• **TASKS AND EXERCISES**
#1 According to the school district text, by what percentage has non-teaching staff grown?
#2 Condense the paragraph of the school district text that begins "Non-teaching staff can include" into one or two sentences, keeping its main facts.
#3 Quote the school district text word for word, from "Non-teaching staff can" to "in the classroom.".

• **STUDY TEXT**
-.-.-

Every district is different. Here’s some info about ours—in a fairly well-off, conservative suburban area, where we have nevertheless fought the pro-government-control of our school board.
· Student enrollment has grown 30%, with a population explosion.
· Teacher ranks have grown 50%, which is well above that population growth.
· Non-teaching staff has grown 102%.
Non-teaching staff can include bus drivers and kitchen and custodial help, which is actually lower cost per hire than for teachers. But that doesn’t account for more than triple the growth of the students. It means money isn’t getting to the classroom.
All of us know the difference between having our child in a class with a good teacher and a not-so-good teacher. Even in a failing school, your child’s teacher is the most important factor beyond what the parent does with the child at home. When you have several administrators looking over the shoulder of every teacher, that’s not actually helping the teacher. Often it’s hindering the teacher—creating more paperwork, worrying about testing and other issues that the bureaucrats worry about, but that have no positive benefit for students in the classroom.

-.-.-

(Source records)

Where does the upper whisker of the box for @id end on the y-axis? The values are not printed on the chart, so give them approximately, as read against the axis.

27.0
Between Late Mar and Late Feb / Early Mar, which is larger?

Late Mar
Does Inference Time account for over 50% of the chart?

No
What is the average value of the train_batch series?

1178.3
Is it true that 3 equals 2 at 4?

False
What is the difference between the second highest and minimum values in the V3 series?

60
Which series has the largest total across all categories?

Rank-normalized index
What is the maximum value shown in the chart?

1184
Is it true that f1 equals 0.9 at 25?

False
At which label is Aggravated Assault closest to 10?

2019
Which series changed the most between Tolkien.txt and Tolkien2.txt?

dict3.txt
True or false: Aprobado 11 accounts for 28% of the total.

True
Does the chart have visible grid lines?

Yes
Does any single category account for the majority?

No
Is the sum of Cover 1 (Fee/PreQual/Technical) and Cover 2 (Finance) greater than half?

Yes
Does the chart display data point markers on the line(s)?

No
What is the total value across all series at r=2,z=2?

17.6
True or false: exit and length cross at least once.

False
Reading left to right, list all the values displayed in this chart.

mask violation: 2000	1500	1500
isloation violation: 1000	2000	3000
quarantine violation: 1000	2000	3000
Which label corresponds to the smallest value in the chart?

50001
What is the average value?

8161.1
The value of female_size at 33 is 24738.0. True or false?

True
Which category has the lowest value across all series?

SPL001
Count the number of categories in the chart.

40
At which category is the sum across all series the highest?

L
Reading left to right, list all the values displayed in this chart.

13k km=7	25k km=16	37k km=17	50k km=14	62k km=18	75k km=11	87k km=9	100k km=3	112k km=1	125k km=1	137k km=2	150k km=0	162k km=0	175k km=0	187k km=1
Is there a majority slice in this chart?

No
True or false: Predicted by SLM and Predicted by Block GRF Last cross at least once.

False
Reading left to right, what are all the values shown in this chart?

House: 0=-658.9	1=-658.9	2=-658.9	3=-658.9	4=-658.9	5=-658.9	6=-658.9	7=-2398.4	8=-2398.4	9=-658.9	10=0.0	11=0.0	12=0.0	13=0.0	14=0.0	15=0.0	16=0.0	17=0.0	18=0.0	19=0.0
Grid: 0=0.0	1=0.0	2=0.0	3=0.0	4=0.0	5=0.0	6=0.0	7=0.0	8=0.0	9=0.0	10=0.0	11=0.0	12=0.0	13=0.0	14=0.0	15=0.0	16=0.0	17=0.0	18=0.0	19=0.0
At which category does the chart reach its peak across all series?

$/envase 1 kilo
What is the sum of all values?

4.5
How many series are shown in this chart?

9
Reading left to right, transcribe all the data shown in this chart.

-.-.-

• **EXERCISE SOLUTIONS**
#1 102%

#2 Non-teaching staff such as bus drivers and kitchen and custodial help cost less per hire than teachers, but that doesn't explain growth more than triple that of students. It means money isn't getting to the classroom.

#3
Non-teaching staff can include bus drivers and kitchen and custodial help, which is actually lower cost per hire than for teachers. But that doesn’t account for more than triple the growth of the students. It means money isn’t getting to the classroom.
All of us know the difference between having our child in a class with a good teacher and a not-so-good teacher. Even in a failing school, your child’s teacher is the most important factor beyond what the parent does with the child at home. When you have several administrators looking over the shoulder of every teacher, that’s not actually helping the teacher. Often it’s hindering the teacher—creating more paperwork, worrying about testing and other issues that the bureaucrats worry about, but that have no positive benefit for students in the classroom.